Pixel coordinate tracking data:
--- START ---

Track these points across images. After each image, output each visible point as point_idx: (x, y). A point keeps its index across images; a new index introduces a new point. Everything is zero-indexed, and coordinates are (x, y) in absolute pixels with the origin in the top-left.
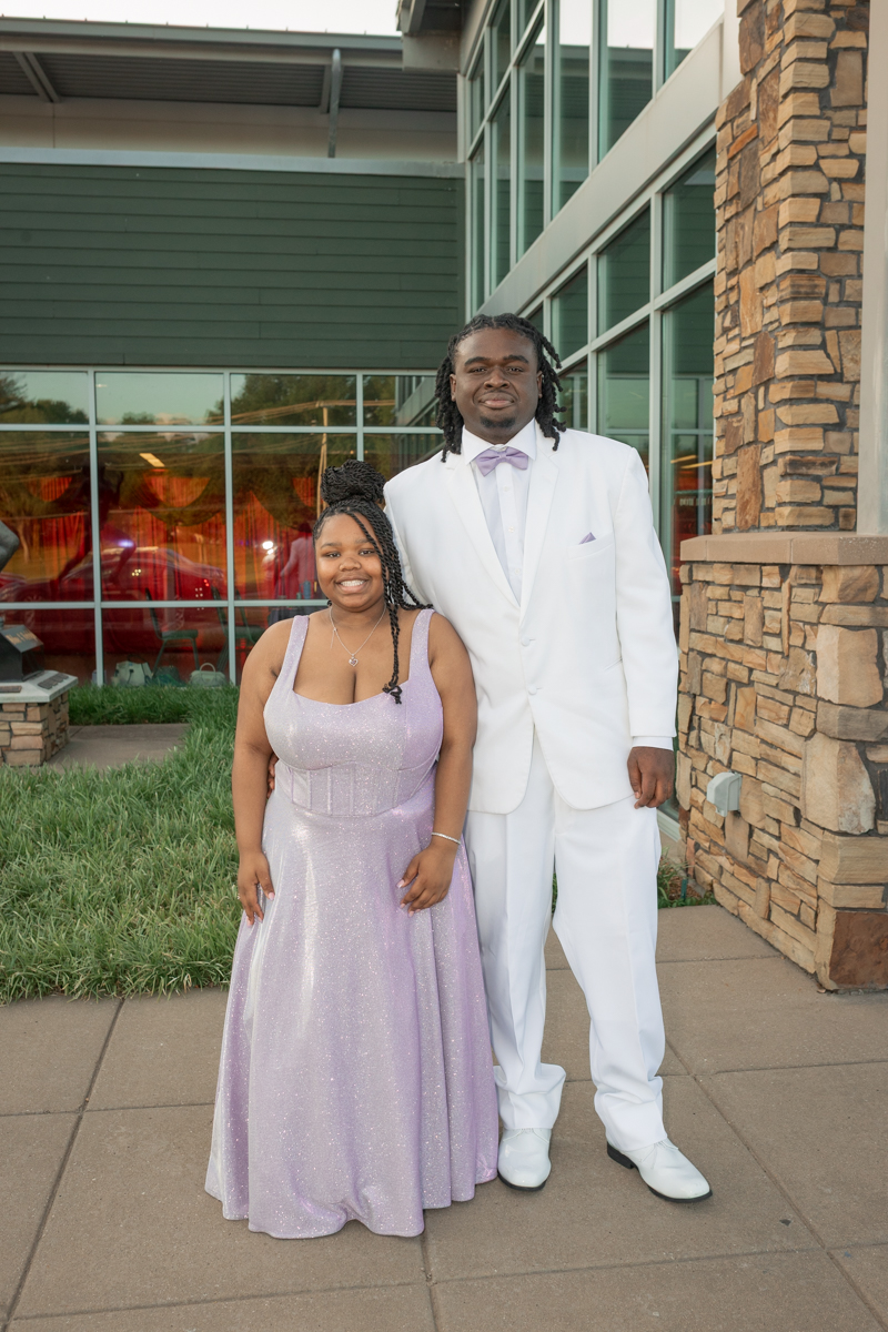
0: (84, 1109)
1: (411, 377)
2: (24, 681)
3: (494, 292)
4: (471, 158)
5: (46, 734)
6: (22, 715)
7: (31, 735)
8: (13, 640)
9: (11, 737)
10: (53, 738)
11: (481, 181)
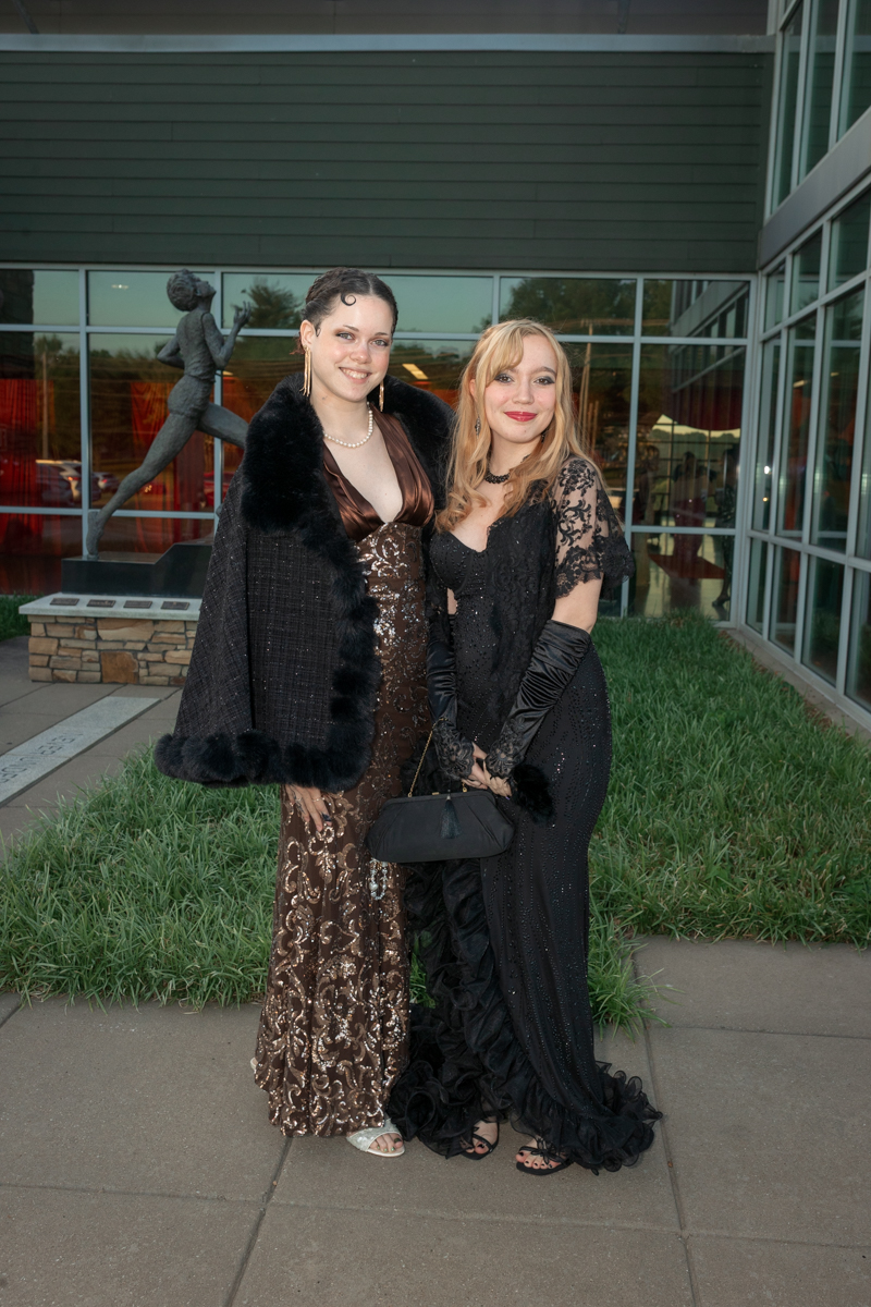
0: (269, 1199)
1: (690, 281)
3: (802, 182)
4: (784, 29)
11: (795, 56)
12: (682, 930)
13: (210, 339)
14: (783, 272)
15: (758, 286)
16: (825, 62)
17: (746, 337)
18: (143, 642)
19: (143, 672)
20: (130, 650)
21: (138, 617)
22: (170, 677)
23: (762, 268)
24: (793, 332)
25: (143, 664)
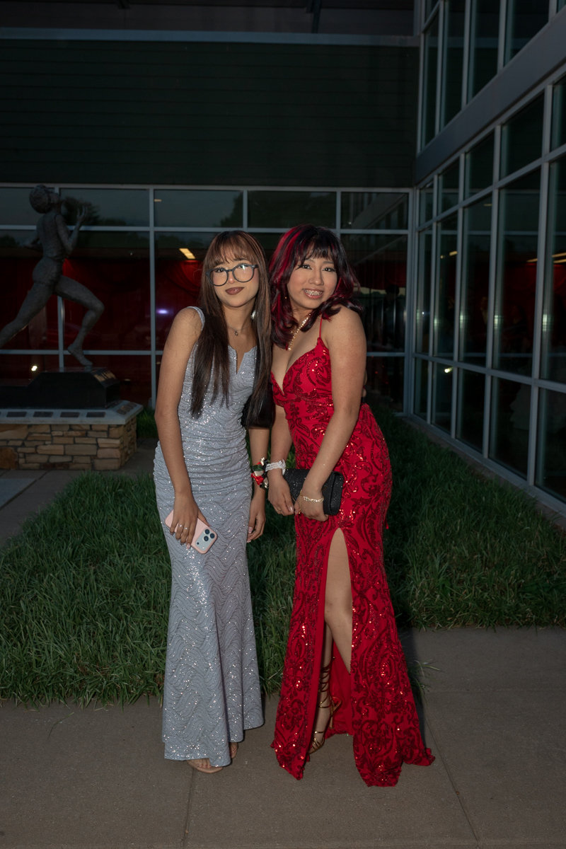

--- END ---

WHAT YOU NEED TO DO: Rewrite every line of the entries above as a numbered list, skipping blank lines. Leave out the picture markers.

EXPECTED ANSWER:
1. Track these points across images. After each image, output each visible point as point_idx: (x, y). A point keeps its index across images; a new index introduces a new point. Everything is zero-indexed, and coordinates are (x, y) in absolute pixels with the origin in the top-left.
2. 0: (84, 1109)
3. 1: (411, 377)
4. 2: (24, 681)
5. 3: (494, 292)
6. 4: (471, 158)
7. 5: (46, 734)
8. 6: (22, 715)
9. 7: (31, 735)
10. 8: (13, 640)
11. 9: (11, 737)
12. 10: (53, 738)
13. 11: (481, 181)
14. 0: (269, 1199)
15. 1: (690, 281)
16. 3: (802, 182)
17. 4: (784, 29)
18. 11: (795, 56)
19. 12: (682, 930)
20. 13: (210, 339)
21. 14: (783, 272)
22. 15: (758, 286)
23. 16: (825, 62)
24. 17: (746, 337)
25. 18: (143, 642)
26. 19: (143, 672)
27. 20: (130, 650)
28. 21: (138, 617)
29. 22: (170, 677)
30. 23: (762, 268)
31. 24: (793, 332)
32. 25: (143, 664)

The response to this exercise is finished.